● **Data in this exercise**:

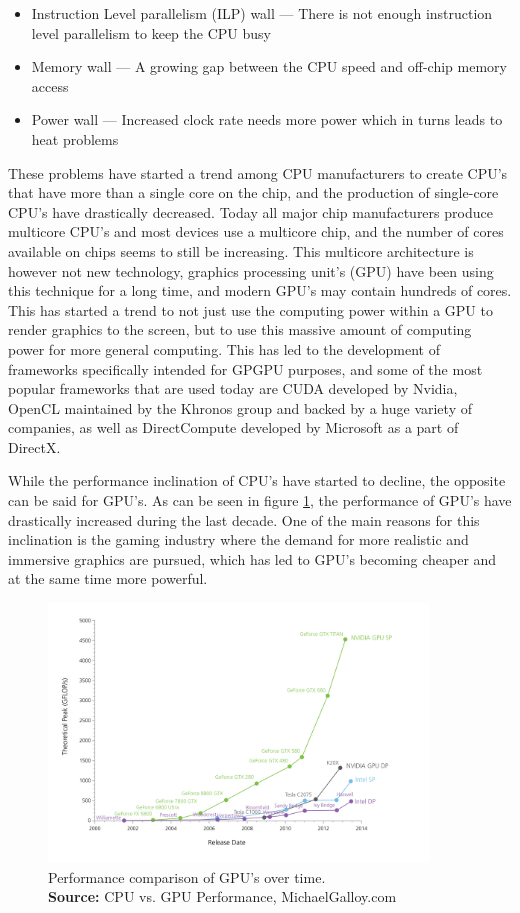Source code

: \begin{itemize}
    \item Instruction Level parallelism (ILP) wall --- There is not enough instruction level parallelism to keep the CPU busy
    \item Memory wall --- A growing gap between the CPU speed and off-chip memory access
    \item Power wall --- Increased clock rate needs more power which in turns leads to heat problems
\end{itemize}

These problems have started a trend among CPU manufacturers to create CPU's that have more than a single core on the chip, and the production of single-core CPU's have drastically decreased. Today all major chip manufacturers produce multicore CPU's and most devices use a multicore chip, and the number of cores available on chips seems to still be increasing. This multicore architecture is however not new technology, graphics processing unit's (GPU) have been using this technique for a long time, and modern GPU's may contain hundreds of cores. This has started a trend to not just use the computing power within a GPU to render graphics to the screen, but to use this massive amount of computing power for more general computing. This has led to the development of frameworks specifically intended for GPGPU purposes, and some of the most popular frameworks that are used today are CUDA developed by Nvidia, OpenCL maintained by the Khronos group and backed by a huge variety of companies, as well as DirectCompute developed by Microsoft as a part of DirectX. 

While the performance inclination of CPU's have started to decline, the opposite can be said for GPU's. As can be seen in figure \ref{fig:GPUStats}, the performance of GPU's have drastically increased during the last decade. One of the main reasons for this inclination is the gaming industry where the demand for more realistic and immersive graphics are pursued, which has led to GPU's becoming cheaper and at the same time more powerful.

\begin{figure}[!htbp]
    \centering
    \includegraphics [width=0.9\textwidth]{Introduction/Figs/GPUstats.png}
    \caption{Performance comparison of GPU's over time. \\ \textbf{Source:} CPU vs. GPU Performance, MichaelGalloy.com}
    \label{fig:GPUStats}
\end{figure}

● **Assignment**: Starting from the line holding "the CPU busy", restate the remaining lines of the data word for word, including the last.

● **Answer to this task**:
    \item Instruction Level parallelism (ILP) wall --- There is not enough instruction level parallelism to keep the CPU busy
    \item Memory wall --- A growing gap between the CPU speed and off-chip memory access
    \item Power wall --- Increased clock rate needs more power which in turns leads to heat problems
\end{itemize}

These problems have started a trend among CPU manufacturers to create CPU's that have more than a single core on the chip, and the production of single-core CPU's have drastically decreased. Today all major chip manufacturers produce multicore CPU's and most devices use a multicore chip, and the number of cores available on chips seems to still be increasing. This multicore architecture is however not new technology, graphics processing unit's (GPU) have been using this technique for a long time, and modern GPU's may contain hundreds of cores. This has started a trend to not just use the computing power within a GPU to render graphics to the screen, but to use this massive amount of computing power for more general computing. This has led to the development of frameworks specifically intended for GPGPU purposes, and some of the most popular frameworks that are used today are CUDA developed by Nvidia, OpenCL maintained by the Khronos group and backed by a huge variety of companies, as well as DirectCompute developed by Microsoft as a part of DirectX. 

While the performance inclination of CPU's have started to decline, the opposite can be said for GPU's. As can be seen in figure \ref{fig:GPUStats}, the performance of GPU's have drastically increased during the last decade. One of the main reasons for this inclination is the gaming industry where the demand for more realistic and immersive graphics are pursued, which has led to GPU's becoming cheaper and at the same time more powerful.

\begin{figure}[!htbp]
    \centering
    \includegraphics [width=0.9\textwidth]{Introduction/Figs/GPUstats.png}
    \caption{Performance comparison of GPU's over time. \\ \textbf{Source:} CPU vs. GPU Performance, MichaelGalloy.com}
    \label{fig:GPUStats}
\end{figure}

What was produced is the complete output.